Mianowicie są to cienie, które zamknięte są w złotym pudełeczku przypominającym szkatułkę.
Piękne, eleganckie a przede wszystkim luksusowe opakowanie a w nim schowane 4 piękne kolory cieni.
Cienie są dość ciemne, intensywne jak najbardziej podpasywane w mój gust, ponieważ uwielbiam takie odcienie.
Bardzo przyjemnie się je nakłada na oko, nie osypują się i konsystencje mają na plus, są takie ,,mięciutkie''
Jeśli macie ochotę je zakupić to wejdźcie w ten link, który przekieruje Was bezpośrednio do sklepu
A teraz opowiem Wam o maseczce do twarzy.. wiem, że lubicie jak o nich opowiadam..

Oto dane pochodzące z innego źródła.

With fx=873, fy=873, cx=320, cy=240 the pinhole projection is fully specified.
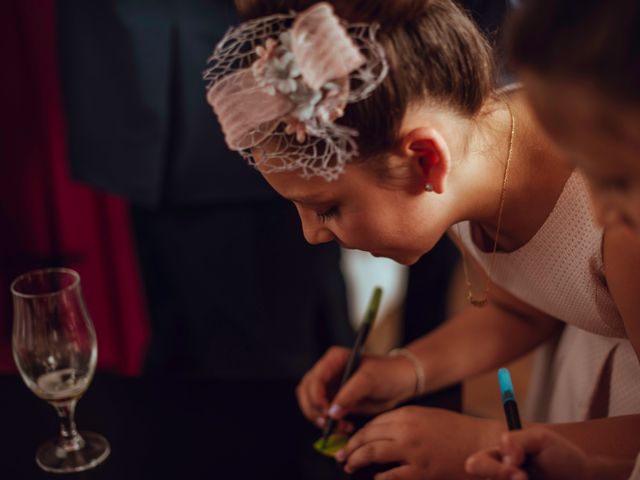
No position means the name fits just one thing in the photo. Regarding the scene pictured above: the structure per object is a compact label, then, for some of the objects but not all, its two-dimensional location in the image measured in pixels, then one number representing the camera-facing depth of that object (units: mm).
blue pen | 889
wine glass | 968
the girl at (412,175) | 860
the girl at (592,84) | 530
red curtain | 1707
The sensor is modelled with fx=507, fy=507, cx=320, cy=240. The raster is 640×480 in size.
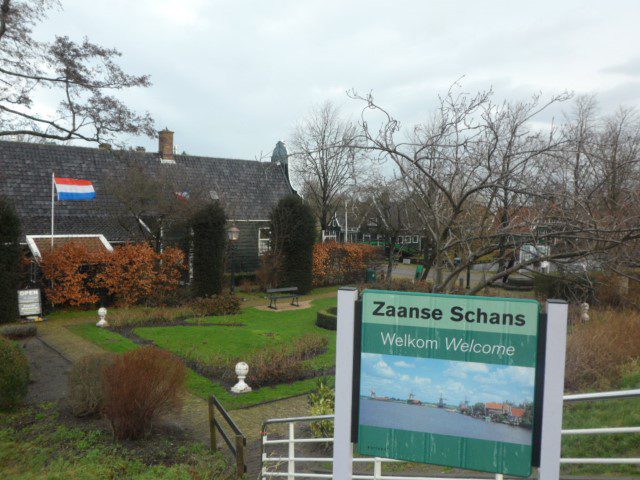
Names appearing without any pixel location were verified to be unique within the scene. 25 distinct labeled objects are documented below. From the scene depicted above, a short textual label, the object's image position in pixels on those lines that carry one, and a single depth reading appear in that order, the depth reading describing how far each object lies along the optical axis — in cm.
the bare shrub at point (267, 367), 1127
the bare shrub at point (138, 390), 769
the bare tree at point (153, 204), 2039
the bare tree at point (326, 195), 3103
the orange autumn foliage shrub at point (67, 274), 1798
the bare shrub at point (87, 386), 885
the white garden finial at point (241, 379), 1046
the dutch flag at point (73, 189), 1906
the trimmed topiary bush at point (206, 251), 2094
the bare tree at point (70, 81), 1232
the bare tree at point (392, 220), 1775
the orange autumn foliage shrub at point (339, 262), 2706
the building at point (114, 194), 2083
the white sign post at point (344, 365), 360
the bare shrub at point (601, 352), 945
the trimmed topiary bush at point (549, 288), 1939
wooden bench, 2108
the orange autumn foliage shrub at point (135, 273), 1898
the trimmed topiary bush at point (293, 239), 2444
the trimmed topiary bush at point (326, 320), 1712
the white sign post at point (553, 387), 315
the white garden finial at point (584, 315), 1396
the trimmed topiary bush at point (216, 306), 1884
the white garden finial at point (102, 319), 1629
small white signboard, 1694
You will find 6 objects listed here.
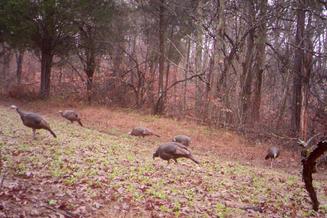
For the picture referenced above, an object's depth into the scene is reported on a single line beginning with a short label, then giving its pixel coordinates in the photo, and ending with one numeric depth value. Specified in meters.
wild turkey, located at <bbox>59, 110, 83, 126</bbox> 17.80
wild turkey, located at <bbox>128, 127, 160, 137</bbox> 17.11
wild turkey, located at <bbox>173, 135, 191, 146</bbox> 15.76
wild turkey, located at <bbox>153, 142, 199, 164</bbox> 11.27
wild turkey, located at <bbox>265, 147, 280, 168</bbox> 15.44
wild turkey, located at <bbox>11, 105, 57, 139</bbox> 11.76
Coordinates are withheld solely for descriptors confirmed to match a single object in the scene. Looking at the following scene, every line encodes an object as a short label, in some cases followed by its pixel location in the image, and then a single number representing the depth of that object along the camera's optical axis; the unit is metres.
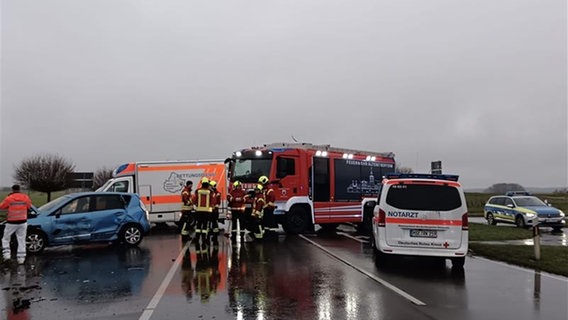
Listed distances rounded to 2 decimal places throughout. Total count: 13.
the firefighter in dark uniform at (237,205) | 15.57
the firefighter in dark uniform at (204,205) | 14.57
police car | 21.23
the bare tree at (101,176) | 66.81
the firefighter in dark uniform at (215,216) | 14.85
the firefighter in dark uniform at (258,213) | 15.17
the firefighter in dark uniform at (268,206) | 15.37
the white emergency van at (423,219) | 9.91
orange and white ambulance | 19.94
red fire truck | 16.67
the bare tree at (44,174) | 38.34
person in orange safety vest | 11.23
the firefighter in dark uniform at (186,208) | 16.41
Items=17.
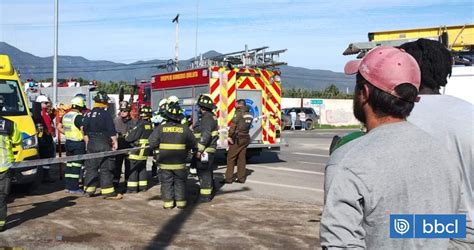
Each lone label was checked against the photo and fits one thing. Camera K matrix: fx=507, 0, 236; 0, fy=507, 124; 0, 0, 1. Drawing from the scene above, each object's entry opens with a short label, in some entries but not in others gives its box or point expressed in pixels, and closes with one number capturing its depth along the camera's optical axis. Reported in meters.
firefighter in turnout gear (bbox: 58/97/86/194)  9.12
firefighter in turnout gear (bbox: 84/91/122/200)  8.71
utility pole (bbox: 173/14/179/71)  31.73
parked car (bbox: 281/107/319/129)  33.94
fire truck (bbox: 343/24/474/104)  6.38
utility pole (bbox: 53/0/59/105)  18.81
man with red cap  1.68
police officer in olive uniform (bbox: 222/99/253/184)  10.70
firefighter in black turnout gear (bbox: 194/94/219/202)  8.69
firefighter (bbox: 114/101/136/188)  9.98
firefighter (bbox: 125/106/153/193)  9.33
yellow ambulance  8.26
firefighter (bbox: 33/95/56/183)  10.38
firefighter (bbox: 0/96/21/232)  6.29
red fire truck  12.47
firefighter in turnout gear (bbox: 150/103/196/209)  7.93
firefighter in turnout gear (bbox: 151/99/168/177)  11.06
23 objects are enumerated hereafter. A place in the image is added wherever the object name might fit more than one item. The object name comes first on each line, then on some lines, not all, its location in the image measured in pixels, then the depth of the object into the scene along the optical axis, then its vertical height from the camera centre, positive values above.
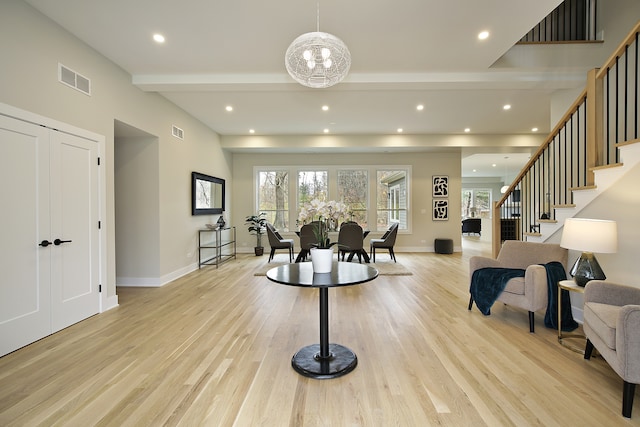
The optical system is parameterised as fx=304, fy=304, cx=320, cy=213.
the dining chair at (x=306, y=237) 6.39 -0.55
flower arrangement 2.44 -0.02
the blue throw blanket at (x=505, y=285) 3.11 -0.86
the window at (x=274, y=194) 8.86 +0.50
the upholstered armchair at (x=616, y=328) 1.78 -0.76
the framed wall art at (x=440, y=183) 8.80 +0.80
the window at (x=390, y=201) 8.90 +0.29
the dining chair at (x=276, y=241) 6.82 -0.70
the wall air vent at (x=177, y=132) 5.45 +1.46
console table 6.54 -0.83
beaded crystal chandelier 2.46 +1.29
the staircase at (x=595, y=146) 2.79 +0.76
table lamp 2.50 -0.26
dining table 6.52 -0.97
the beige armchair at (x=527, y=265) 3.06 -0.64
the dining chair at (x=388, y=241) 6.89 -0.68
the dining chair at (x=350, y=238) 6.34 -0.57
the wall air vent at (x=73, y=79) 3.19 +1.46
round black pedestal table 2.20 -0.88
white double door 2.67 -0.20
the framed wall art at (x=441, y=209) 8.78 +0.05
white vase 2.41 -0.39
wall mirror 6.16 +0.38
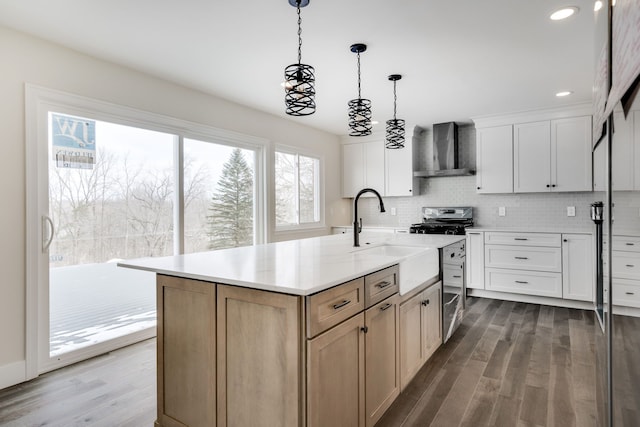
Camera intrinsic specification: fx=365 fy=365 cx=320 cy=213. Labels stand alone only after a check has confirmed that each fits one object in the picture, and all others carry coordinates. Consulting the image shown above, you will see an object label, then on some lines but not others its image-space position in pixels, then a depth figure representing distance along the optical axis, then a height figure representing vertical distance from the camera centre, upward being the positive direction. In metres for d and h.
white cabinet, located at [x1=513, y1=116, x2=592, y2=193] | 4.33 +0.68
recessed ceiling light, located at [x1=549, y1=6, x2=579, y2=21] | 2.25 +1.25
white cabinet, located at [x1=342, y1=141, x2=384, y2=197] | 5.85 +0.74
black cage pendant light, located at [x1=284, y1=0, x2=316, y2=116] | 2.02 +0.73
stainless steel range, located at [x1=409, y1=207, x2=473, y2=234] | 4.93 -0.14
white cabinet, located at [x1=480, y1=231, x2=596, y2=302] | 4.13 -0.64
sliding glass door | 2.68 -0.01
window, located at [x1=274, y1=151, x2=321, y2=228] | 5.04 +0.33
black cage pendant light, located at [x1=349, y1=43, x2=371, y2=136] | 2.68 +0.74
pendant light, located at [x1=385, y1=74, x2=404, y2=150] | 3.15 +0.72
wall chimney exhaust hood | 5.19 +0.88
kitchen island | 1.43 -0.56
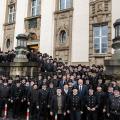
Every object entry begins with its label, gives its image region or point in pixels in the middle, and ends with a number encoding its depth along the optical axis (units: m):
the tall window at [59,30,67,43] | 11.31
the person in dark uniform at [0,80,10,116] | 6.32
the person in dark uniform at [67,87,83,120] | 5.00
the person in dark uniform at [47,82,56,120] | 5.36
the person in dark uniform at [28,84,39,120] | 5.70
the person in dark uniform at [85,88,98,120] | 4.97
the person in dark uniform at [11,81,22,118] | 6.29
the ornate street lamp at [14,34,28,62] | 8.23
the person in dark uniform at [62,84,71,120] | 5.12
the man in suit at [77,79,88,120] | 5.15
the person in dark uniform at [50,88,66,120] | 5.09
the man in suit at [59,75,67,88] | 6.05
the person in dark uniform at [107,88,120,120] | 4.68
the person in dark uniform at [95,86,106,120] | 4.98
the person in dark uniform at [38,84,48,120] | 5.55
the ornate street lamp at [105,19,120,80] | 5.68
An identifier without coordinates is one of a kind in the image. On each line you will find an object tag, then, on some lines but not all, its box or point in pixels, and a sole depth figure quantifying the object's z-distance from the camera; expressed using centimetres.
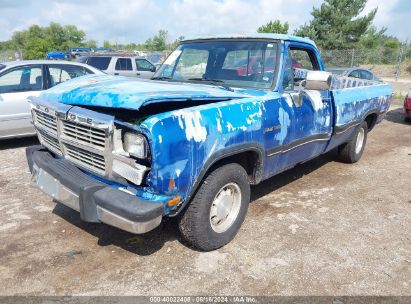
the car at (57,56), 2674
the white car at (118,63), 1370
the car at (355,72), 1130
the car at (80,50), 3341
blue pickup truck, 273
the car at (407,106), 999
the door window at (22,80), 673
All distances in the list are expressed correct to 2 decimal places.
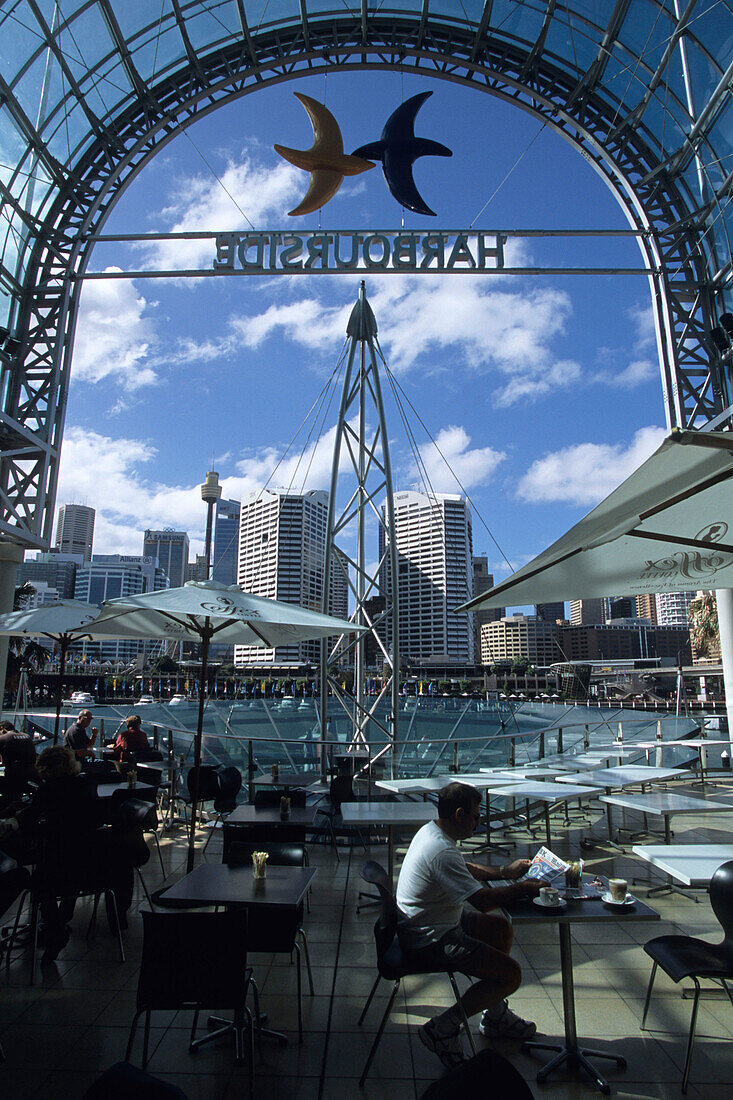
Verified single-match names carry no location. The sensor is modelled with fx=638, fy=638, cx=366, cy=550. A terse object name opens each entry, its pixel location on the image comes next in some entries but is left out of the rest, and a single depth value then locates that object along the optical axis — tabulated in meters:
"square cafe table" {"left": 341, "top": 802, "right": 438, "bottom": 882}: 4.62
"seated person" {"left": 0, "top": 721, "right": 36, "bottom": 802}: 6.30
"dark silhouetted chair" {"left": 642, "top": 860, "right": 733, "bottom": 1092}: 2.97
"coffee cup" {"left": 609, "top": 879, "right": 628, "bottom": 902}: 3.05
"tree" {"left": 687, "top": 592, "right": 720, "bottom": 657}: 21.72
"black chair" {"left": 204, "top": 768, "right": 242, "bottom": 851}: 7.04
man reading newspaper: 2.92
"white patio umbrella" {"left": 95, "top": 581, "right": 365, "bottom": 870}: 4.78
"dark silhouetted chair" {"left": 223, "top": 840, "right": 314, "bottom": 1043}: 3.34
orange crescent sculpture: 10.50
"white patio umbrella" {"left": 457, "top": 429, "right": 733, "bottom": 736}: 2.36
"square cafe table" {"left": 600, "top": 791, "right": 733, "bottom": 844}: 5.15
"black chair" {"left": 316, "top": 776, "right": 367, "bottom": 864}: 6.87
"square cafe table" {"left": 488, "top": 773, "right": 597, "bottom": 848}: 5.54
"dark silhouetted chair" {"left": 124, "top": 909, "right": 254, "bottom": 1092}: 2.76
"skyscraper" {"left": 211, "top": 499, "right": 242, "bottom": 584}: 110.72
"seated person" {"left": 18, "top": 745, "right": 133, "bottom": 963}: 4.09
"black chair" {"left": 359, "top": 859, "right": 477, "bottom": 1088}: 2.94
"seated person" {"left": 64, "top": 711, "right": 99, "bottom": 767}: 8.20
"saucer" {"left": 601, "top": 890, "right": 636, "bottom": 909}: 3.08
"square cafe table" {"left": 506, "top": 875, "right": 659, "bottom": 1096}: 2.92
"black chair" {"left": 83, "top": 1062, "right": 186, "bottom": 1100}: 1.64
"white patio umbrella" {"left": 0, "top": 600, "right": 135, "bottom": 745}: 7.18
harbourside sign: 10.92
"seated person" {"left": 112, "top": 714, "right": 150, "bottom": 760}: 8.38
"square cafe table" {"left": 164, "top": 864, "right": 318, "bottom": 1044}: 3.22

Jeśli chodzi o maseczkę, jestem zaskoczona pozytywnie jej działaniem. Po niej twarz naprawdę jest bardzo gładka oraz zmatowiona. Wybieliła moje zaczerwienienia a twarz zrobiła się o wiele jaśniejsza i promienniejsza. Konsystencja jest kremowa a produkt sam w sobie lekko się rozprowadza. Pięknie, delikatnie pachnie jednak po 15 minutach musimy ją zmyć ciepłą wodą.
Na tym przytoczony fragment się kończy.